Strengthening EU-Armenia Relations

APRI Armenia, in cooperation with the Heinrich Böll Stiftung Yerevan Office—South Caucasus Region, conducted a short research project in late 2023 to look at current and evolving factors in the relationship between the European Union and Armenia. Following a comprehensive desk research, APRI Armenia interviewed Armenian officials, EU diplomats in Armenia, and civil society representatives from both Yerevan and Brussels. Coincidentally, this project was made in parallel with the EU fact finding mission in charge of exploring opportunities to enhance and strengthen EU-Armenia relations across all dimensions.

In addition to outlining mutual expectations of Armenia and the European Union and examining the potential for the relationship’s future development, the report offers policy-oriented recommendations on how to strengthen EU–Armenia relations.

The key findings are as follows:

  • The CEPA is a fitting framework for strengthening EU–Armenia relations. The Eastern Partnership, however, must be reformed to remain relevant. While the comprehensive nature of the Agreement holds promise for strong cooperation in influencing various domains, such as the economy, and in helping drive domestic reforms, substantial efforts are still required for its adequate implementation. In contrast, the Eastern Partnership, designed to foster EU’s cooperation with its Eastern bloc, faces challenges, particularly amid the growing divergences in the bilateral relations between the EU and the Partner countries. 
  • Armenia still struggles with the effective implementation of domestic reforms, particularly in the areas of governance, the rule of law, and the judiciary. Based on Georgia’s experience with democratic backsliding, the EU could set higher standards for the Armenian government’s reform agenda set out in the CEPA, emphasizing expectations for civic reforms. Armenian civil society can also play a greater role in supporting the effective delivery of these reforms. 
  • Strengthening EU-Armenia relations can only go so far if the EU does not address what triggered the recent impetus, namely Azerbaijan’s repeated aggressions against Armenia and Nagorno-Karabakh.  By introducing conditionality into its relations with Azerbaijan, the EU can strategically exert its influence and urge Azerbaijan to prioritize dialogue over actions that have significant political and economic consequences. 
  • The complex web of political and economic relations with and between the regional actors plays a role in shaping the overall EU–Armenia relationship. Armenia’s foreign policy has traditionally been influenced by its strategic alliance with Russia and influences the
  • EU–Armenia relationship to some extent. Simultaneously, the European Union’s engagement with Baku also affects the effectiveness of strengthening EU–Armenia relations. 
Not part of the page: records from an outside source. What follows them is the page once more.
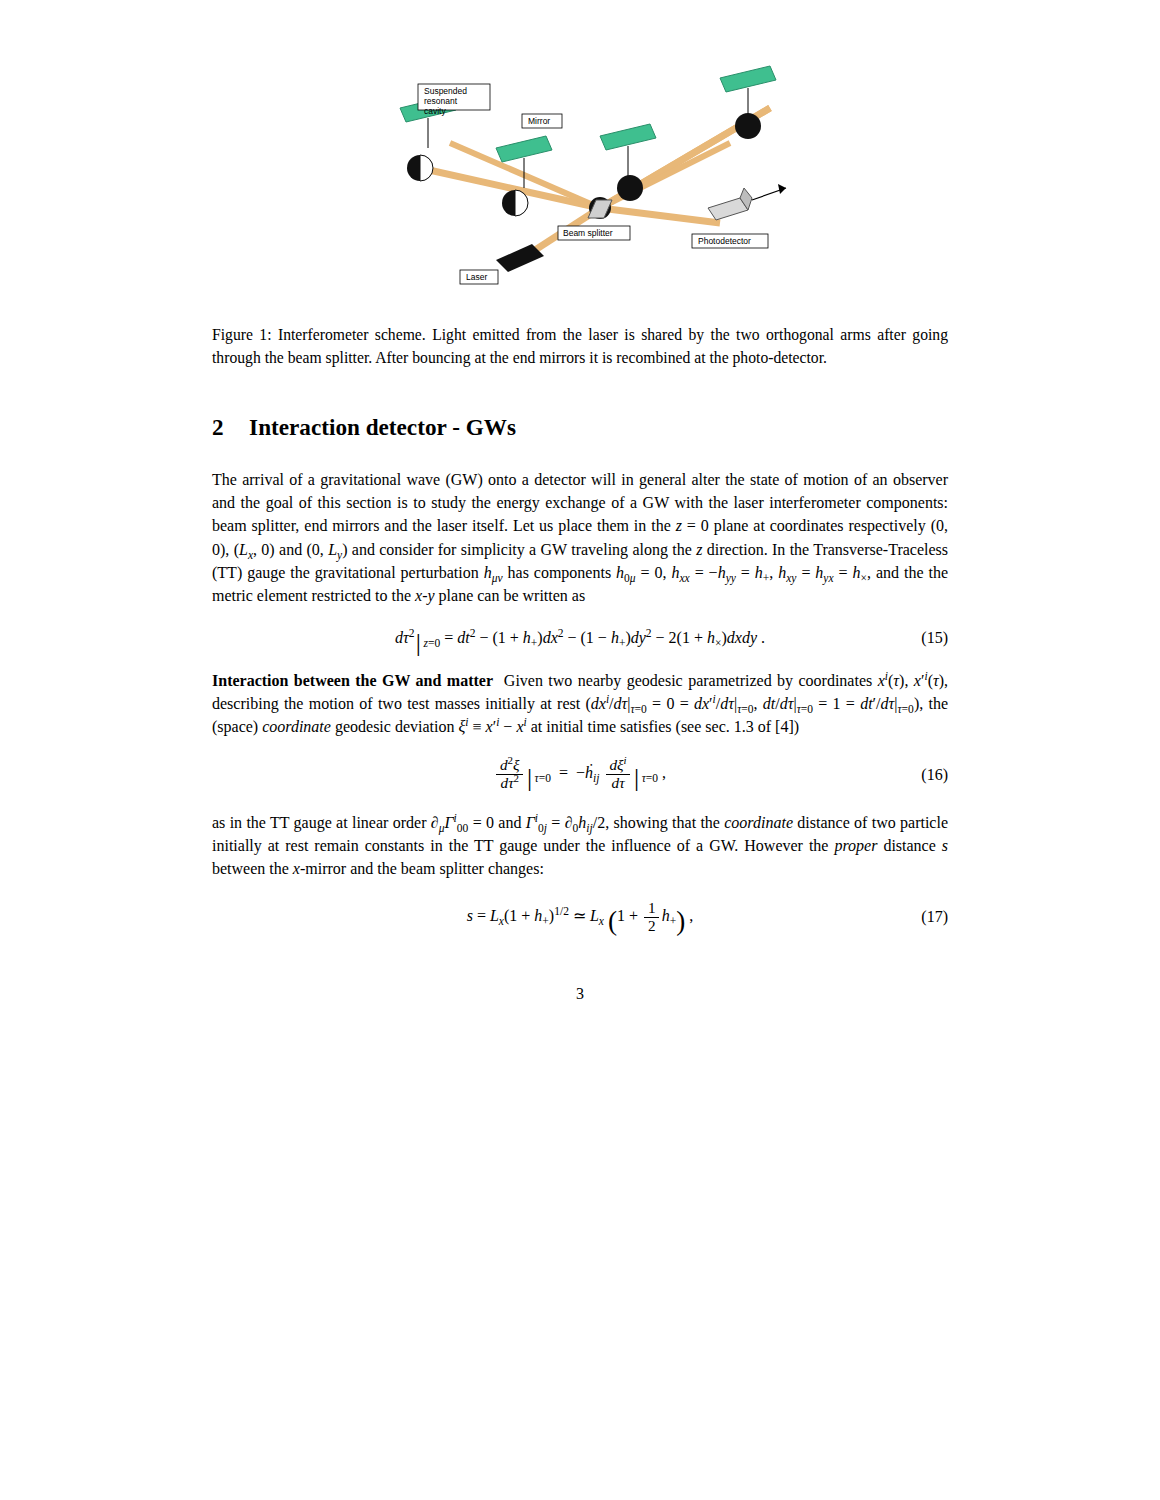Suspended resonant cavity cavity Mirror Beam splitter Laser Photodetector
Figure 1: Interferometer scheme. Light emitted from the laser is shared by the two orthogonal arms after going through the beam splitter. After bouncing at the end mirrors it is recombined at the photo-detector.
2 Interaction detector - GWs
The arrival of a gravitational wave (GW) onto a detector will in general alter the state of motion of an observer and the goal of this section is to study the energy exchange of a GW with the laser interferometer components: beam splitter, end mirrors and the laser itself. Let us place them in the z = 0 plane at coordinates respectively (0, 0), (Lx, 0) and (0, Ly) and consider for simplicity a GW traveling along the z direction. In the Transverse-Traceless (TT) gauge the gravitational perturbation hμν has components h0μ = 0, hxx = −hyy = h+, hxy = hyx = h×, and the the metric element restricted to the x-y plane can be written as
dτ2|z=0 = dt2 − (1 + h+)dx2 − (1 − h+)dy2 − 2(1 + h×)dxdy .
(15)
Interaction between the GW and matter Given two nearby geodesic parametrized by coordinates xi(τ), x′i(τ), describing the motion of two test masses initially at rest (dxi/dτ|τ=0 = 0 = dx′i/dτ|τ=0, dt/dτ|τ=0 = 1 = dt′/dτ|τ=0), the (space) coordinate geodesic deviation ξi ≡ x′i − xi at initial time satisfies (see sec. 1.3 of [4])
d2ξ dτ2|τ=0 = −ḣij dξi dτ|τ=0 ,
(16)
as in the TT gauge at linear order ∂μΓi00 = 0 and Γi0j = ∂0hij/2, showing that the coordinate distance of two particle initially at rest remain constants in the TT gauge under the influence of a GW. However the proper distance s between the x-mirror and the beam splitter changes:
s = Lx(1 + h+)1/2 ≃ Lx (1 + 12 h+) ,
(17)
3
The European Union and Armenia must articulate a coherent foreign policy vision. The EU’s ambition to uphold the principles of good governance, democracy, and human rights while ensuring stability, conflict resolution, and economic prosperity faces the challenge of reconciling fundamental principles with short-term needs. At the same time, Armenia needs to take more agency in the engagement with the EU and identify the areas that would benefit most from EU engagement.